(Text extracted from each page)
───

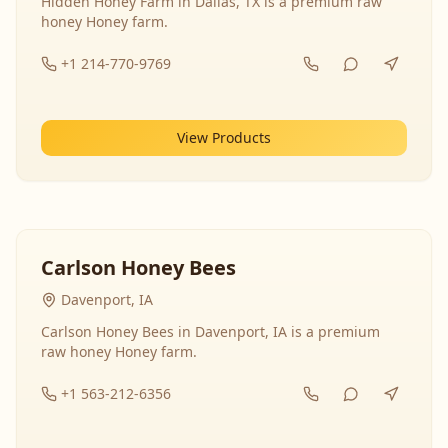
Hidden Honey Farm in Dallas, TX is a premium raw
honey Honey farm.
+1 214-770-9769
View Products
Carlson Honey Bees
Davenport, IA
Carlson Honey Bees in Davenport, IA is a premium
raw honey Honey farm.
+1 563-212-6356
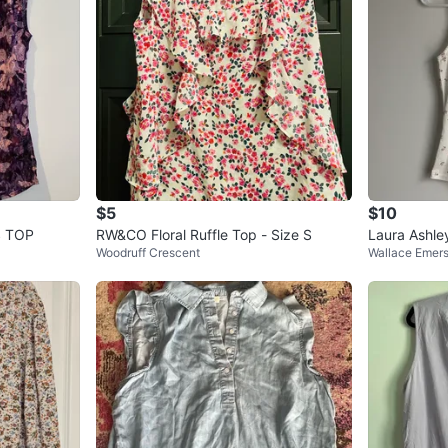
$5
$10
 TOP
RW&CO Floral Ruffle Top - Size S
Laura Ashley
Woodruff Crescent
Wallace Emer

───

YOUR INSTRUCTIONS: Set down, word for word, the text of every record above, and omit the pictures from your answer.

FINISHED TASK:
Hidden Honey Farm in Dallas, TX is a premium raw
honey Honey farm.
+1 214-770-9769
View Products
Carlson Honey Bees
Davenport, IA
Carlson Honey Bees in Davenport, IA is a premium
raw honey Honey farm.
+1 563-212-6356
$5
$10
 TOP
RW&CO Floral Ruffle Top - Size S
Laura Ashley
Woodruff Crescent
Wallace Emer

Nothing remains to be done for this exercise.